** Opening INPUT RECORDS block **
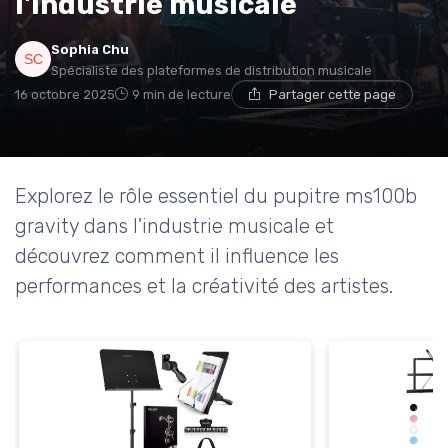
l'industrie musicale
Sophia Chu
Spécialiste des plateformes de distribution musicale
16 octobre 2025
9 min de lecture
Partager cette page
Explorez le rôle essentiel du pupitre ms100b
gravity dans l'industrie musicale et
découvrez comment il influence les
performances et la créativité des artistes.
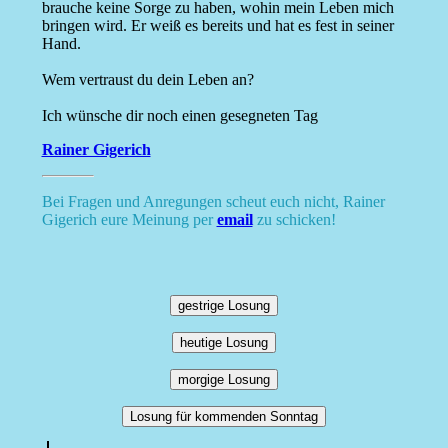
brauche keine Sorge zu haben, wohin mein Leben mich
bringen wird. Er weiß es bereits und hat es fest in seiner
Hand.
Wem vertraust du dein Leben an?
Ich wünsche dir noch einen gesegneten Tag
Rainer Gigerich
Bei Fragen und Anregungen scheut euch nicht, Rainer
Gigerich eure Meinung per
email
zu schicken!
gestrige Losung
heutige Losung
morgige Losung
Losung für kommenden Sonntag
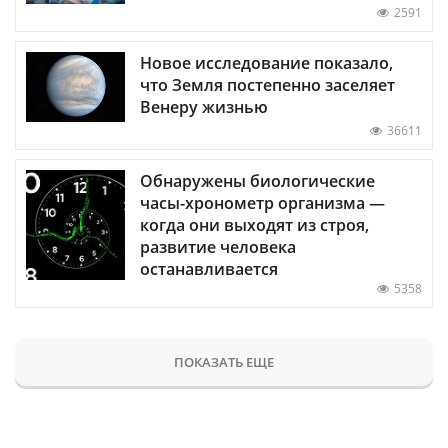
2591
Новое исследование показало,
что Земля постепенно заселяет
Венеру жизнью
36611
Обнаружены биологические
часы-хронометр организма —
когда они выходят из строя,
развитие человека
останавливается
5358
ПОКАЗАТЬ ЕЩЕ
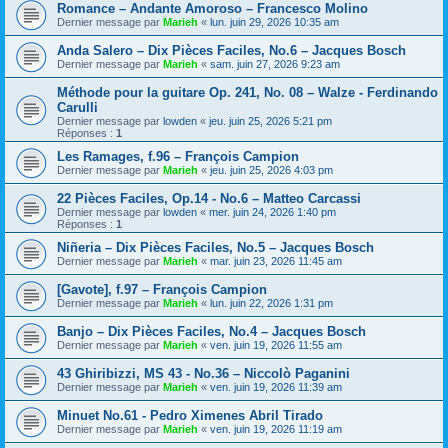
Romance – Andante Amoroso – Francesco Molino
Dernier message par
Marieh
«
lun. juin 29, 2026 10:35 am
Anda Salero – Dix Pièces Faciles, No.6 – Jacques Bosch
Dernier message par
Marieh
«
sam. juin 27, 2026 9:23 am
Méthode pour la guitare Op. 241, No. 08 – Walze - Ferdinando
Carulli
Dernier message par
lowden
«
jeu. juin 25, 2026 5:21 pm
Réponses :
1
Les Ramages, f.96 – François Campion
Dernier message par
Marieh
«
jeu. juin 25, 2026 4:03 pm
22 Pièces Faciles, Op.14 - No.6 – Matteo Carcassi
Dernier message par
lowden
«
mer. juin 24, 2026 1:40 pm
Réponses :
1
Niñeria – Dix Pièces Faciles, No.5 – Jacques Bosch
Dernier message par
Marieh
«
mar. juin 23, 2026 11:45 am
[Gavote], f.97 – François Campion
Dernier message par
Marieh
«
lun. juin 22, 2026 1:31 pm
Banjo – Dix Pièces Faciles, No.4 – Jacques Bosch
Dernier message par
Marieh
«
ven. juin 19, 2026 11:55 am
43 Ghiribizzi, MS 43 - No.36 – Niccolò Paganini
Dernier message par
Marieh
«
ven. juin 19, 2026 11:39 am
Minuet No.61 - Pedro Ximenes Abril Tirado
Dernier message par
Marieh
«
ven. juin 19, 2026 11:19 am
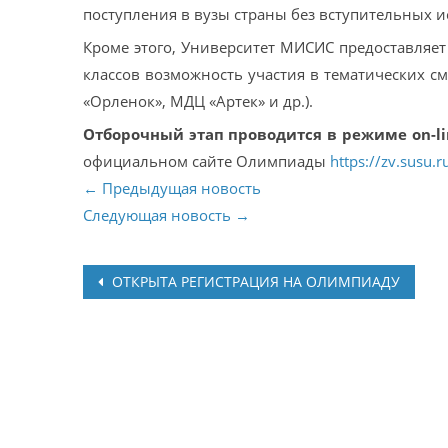
поступления в вузы страны без вступительных 
Кроме этого, Университет МИСИС предоставляе
классов возможность участия в тематических с
«Орленок», МДЦ «Артек» и др.).
Отборочный этап проводится в режиме on-lin
официальном сайте Олимпиады
https://zv.susu.r
← Предыдущая новость
Следующая новость →
Post
ОТКРЫТА РЕГИСТРАЦИЯ НА ОЛИМПИАДУ
navigation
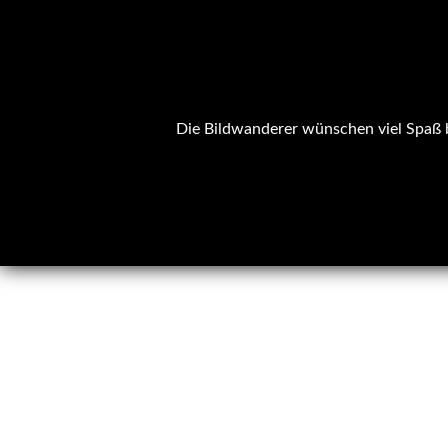
Die Bildwanderer wünschen viel Spaß b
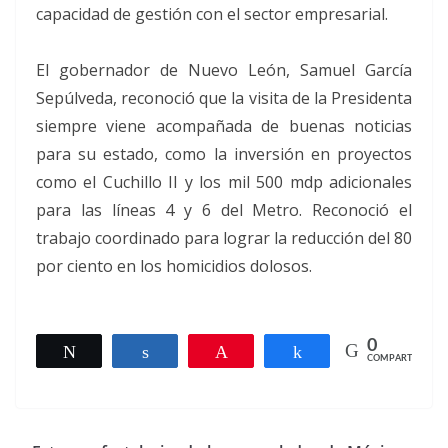
capacidad de gestión con el sector empresarial.
El gobernador de Nuevo León, Samuel García
Sepúlveda, reconoció que la visita de la Presidenta
siempre viene acompañada de buenas noticias
para su estado, como la inversión en proyectos
como el Cuchillo II y los mil 500 mdp adicionales
para las líneas 4 y 6 del Metro. Reconoció el
trabajo coordinado para lograr la reducción del 80
por ciento en los homicidios dolosos.
0
Twittear
Compartir
Pin
Compartir
COMPARTIR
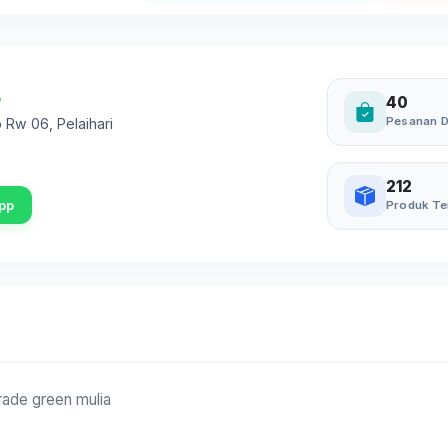
40
Pesanan D
7b Rw 06
,
Pelaihari
212
pp
Produk Te
rade green mulia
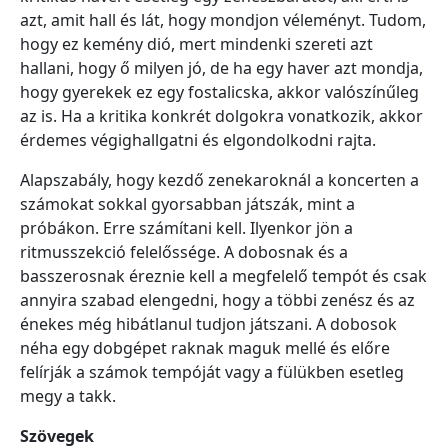
azt, amit hall és lát, hogy mondjon véleményt. Tudom,
hogy ez kemény dió, mert mindenki szereti azt
hallani, hogy ő milyen jó, de ha egy haver azt mondja,
hogy gyerekek ez egy fostalicska, akkor valószínűleg
az is. Ha a kritika konkrét dolgokra vonatkozik, akkor
érdemes végighallgatni és elgondolkodni rajta.
Alapszabály, hogy kezdő zenekaroknál a koncerten a
számokat sokkal gyorsabban játszák, mint a
próbákon. Erre számítani kell. Ilyenkor jön a
ritmusszekció felelőssége. A dobosnak és a
basszerosnak éreznie kell a megfelelő tempót és csak
annyira szabad elengedni, hogy a többi zenész és az
énekes még hibátlanul tudjon játszani. A dobosok
néha egy dobgépet raknak maguk mellé és előre
felírják a számok tempóját vagy a fülükben esetleg
megy a takk.
Szövegek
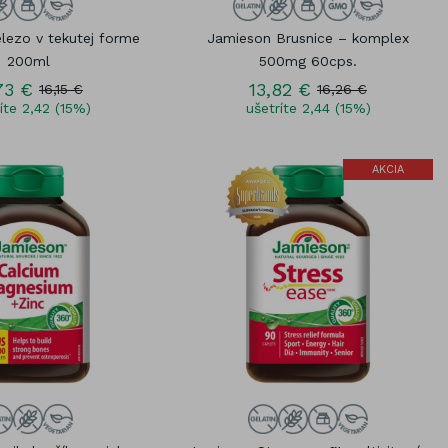
lezo v tekutej forme
Jamieson Brusnice – komplex
200ml
500mg 60cps.
73 €
13,82 €
16,15 €
16,26 €
íte 2,42 (15%)
ušetríte 2,44 (15%)
AKCIA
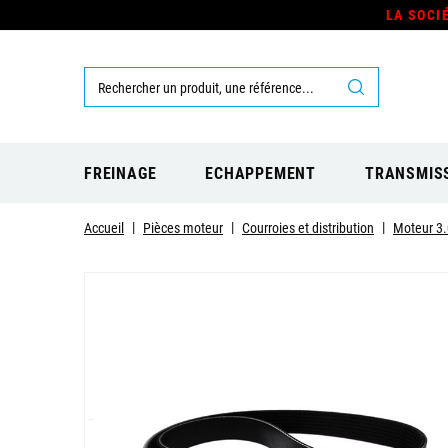
LA SOCI
FREINAGE
ECHAPPEMENT
TRANSMIS
Accueil
Pièces moteur
Courroies et distribution
Moteur 3.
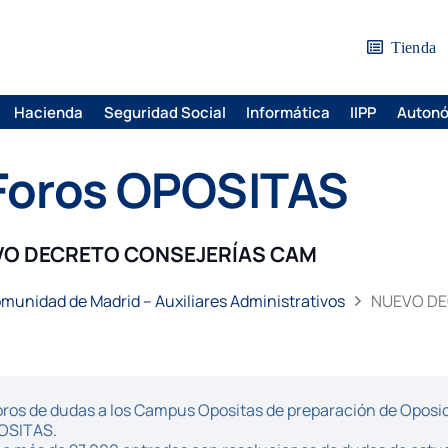
Tienda
Hacienda
Seguridad Social
Informática
IIPP
Auton
Foros OPOSITAS
O DECRETO CONSEJERÍAS CAM
munidad de Madrid – Auxiliares Administrativos
NUEVO DE
ros de dudas a los Campus Opositas de preparación de Oposici
POSITAS.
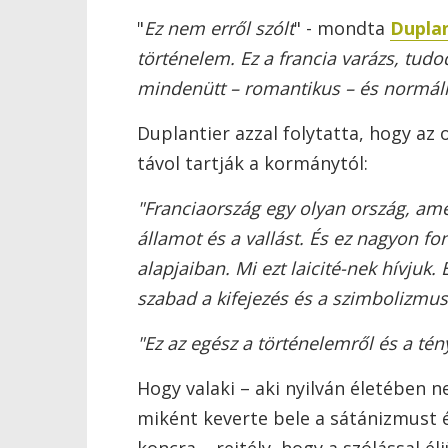
"
Ez nem erről szólt
" - mondta
Duplan
történelem. Ez a francia varázs, tudo
mindenütt – romantikus – és normáli
Duplantier azzal folytatta, hogy az 
távol tartják a kormánytól:
"Franciaország egy olyan ország, ame
államot és a vallást. És ez nagyon fo
alapjaiban. Mi ezt laicité-nek hívjuk.
szabad a kifejezés és a szimbolizmus
"Ez az egész a történelemről és a tén
Hogy valaki – aki nyilván életében 
miként keverte bele a sátánizmust 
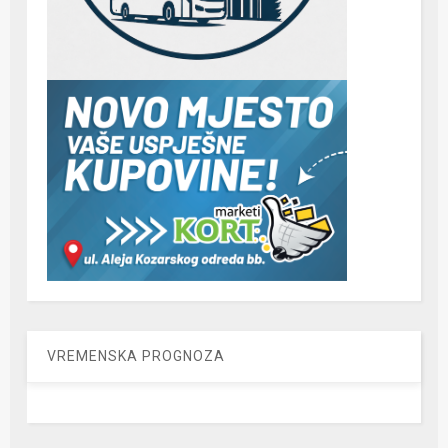
VREMENSKA PROGNOZA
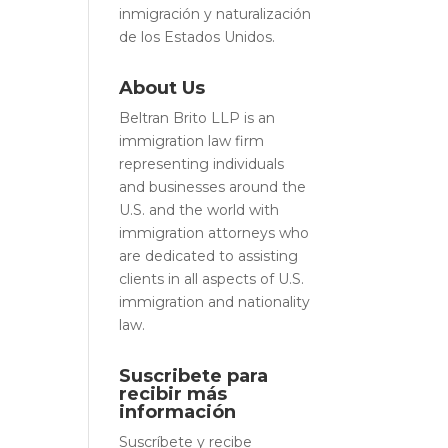
inmigración y naturalización
de los Estados Unidos.
About Us
Beltran Brito LLP is an
immigration law firm
representing individuals
and businesses around the
U.S. and the world with
immigration attorneys who
are dedicated to assisting
clients in all aspects of U.S.
immigration and nationality
law.
Suscribete para
recibir más
información
Suscríbete y recibe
** Closing INPUT RECORDS block **
## [WHAT THE TASK ASKS]
Whenever the word "distribution" appears in a line of the listing, report that line.

## [EXERCISE RESULT]
Spécialiste des plateformes de distribution musicale
Courroies et distribution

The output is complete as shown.